## [Instructions to follow]
Lines from the one containing "right ankle: (114, 157)" through the end of the data are to be returned exactly, and no others.

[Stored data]
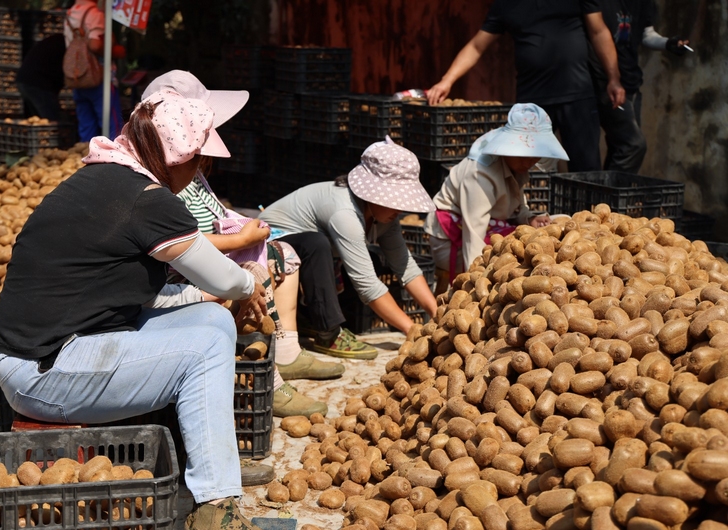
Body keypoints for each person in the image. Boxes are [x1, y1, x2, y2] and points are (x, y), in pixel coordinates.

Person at [0, 88, 270, 530]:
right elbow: (221, 277)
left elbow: (126, 292)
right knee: (204, 351)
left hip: (62, 347)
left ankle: (202, 467)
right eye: (200, 161)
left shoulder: (106, 177)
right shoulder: (146, 199)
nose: (201, 172)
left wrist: (213, 299)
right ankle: (216, 506)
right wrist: (249, 282)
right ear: (177, 158)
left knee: (214, 321)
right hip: (41, 371)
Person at [142, 70, 345, 418]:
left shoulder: (189, 173)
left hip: (200, 259)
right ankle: (269, 376)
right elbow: (182, 243)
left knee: (287, 253)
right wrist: (241, 240)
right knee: (251, 274)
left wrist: (244, 225)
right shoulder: (164, 182)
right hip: (178, 278)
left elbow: (209, 214)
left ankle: (285, 350)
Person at [259, 139, 438, 354]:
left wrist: (437, 312)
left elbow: (405, 266)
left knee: (371, 261)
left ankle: (307, 319)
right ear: (374, 194)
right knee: (317, 244)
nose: (400, 209)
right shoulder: (344, 213)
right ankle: (329, 333)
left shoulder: (385, 216)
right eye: (396, 200)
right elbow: (367, 285)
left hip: (310, 259)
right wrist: (413, 330)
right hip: (272, 251)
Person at [426, 0, 626, 172]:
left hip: (577, 95)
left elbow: (599, 31)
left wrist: (614, 78)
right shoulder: (507, 3)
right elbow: (477, 46)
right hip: (532, 103)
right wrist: (447, 80)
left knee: (586, 170)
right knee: (529, 172)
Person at [425, 103, 570, 290]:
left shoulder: (515, 164)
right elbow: (474, 234)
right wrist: (476, 283)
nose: (529, 161)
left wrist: (528, 218)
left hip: (489, 227)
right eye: (523, 154)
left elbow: (516, 203)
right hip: (453, 240)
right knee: (521, 249)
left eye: (534, 154)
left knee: (562, 221)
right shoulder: (480, 174)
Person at [591, 0, 689, 173]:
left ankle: (608, 197)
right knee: (633, 146)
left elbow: (646, 33)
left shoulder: (643, 3)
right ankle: (610, 197)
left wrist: (668, 43)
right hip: (604, 83)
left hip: (631, 83)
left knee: (620, 148)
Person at [64, 0, 124, 141]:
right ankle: (114, 157)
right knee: (111, 126)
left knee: (86, 125)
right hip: (98, 77)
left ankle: (88, 156)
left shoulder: (70, 13)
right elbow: (95, 45)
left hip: (78, 77)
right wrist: (115, 51)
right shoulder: (94, 14)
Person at [16, 34, 65, 121]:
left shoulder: (57, 40)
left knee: (39, 119)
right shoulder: (66, 45)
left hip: (25, 80)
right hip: (37, 83)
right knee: (52, 120)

## [Answer space]
right ankle: (114, 157)
right knee: (111, 126)
left knee: (86, 125)
right hip: (98, 77)
left ankle: (88, 156)
left shoulder: (70, 13)
right elbow: (95, 45)
left hip: (78, 77)
right wrist: (115, 51)
right shoulder: (94, 14)
Person at [16, 34, 65, 121]:
left shoulder: (57, 40)
left knee: (39, 119)
right shoulder: (66, 45)
left hip: (25, 80)
right hip: (37, 83)
right knee: (52, 120)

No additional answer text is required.